In the records below, find each line that holds "Example" and return it.
··········
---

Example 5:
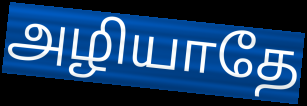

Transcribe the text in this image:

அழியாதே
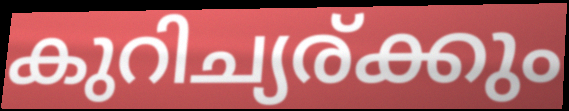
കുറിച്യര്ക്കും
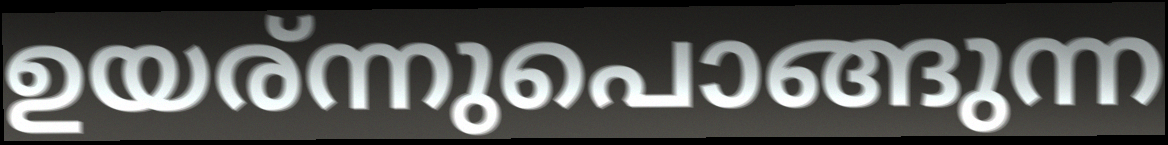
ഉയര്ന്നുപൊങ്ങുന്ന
··········
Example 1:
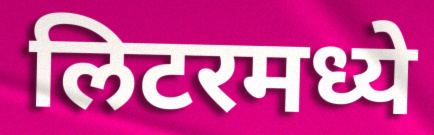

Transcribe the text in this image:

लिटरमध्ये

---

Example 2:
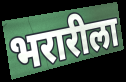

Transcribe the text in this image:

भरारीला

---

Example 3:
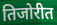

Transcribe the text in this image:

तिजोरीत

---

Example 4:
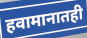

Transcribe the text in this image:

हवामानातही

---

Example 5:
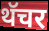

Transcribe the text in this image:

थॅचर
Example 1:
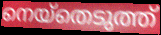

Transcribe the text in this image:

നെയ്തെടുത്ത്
··········
● **Solution to this problem**
Example 5:
Example 1:
Example 2:
Example 3:
Example 4:
Example 5:
Example 1:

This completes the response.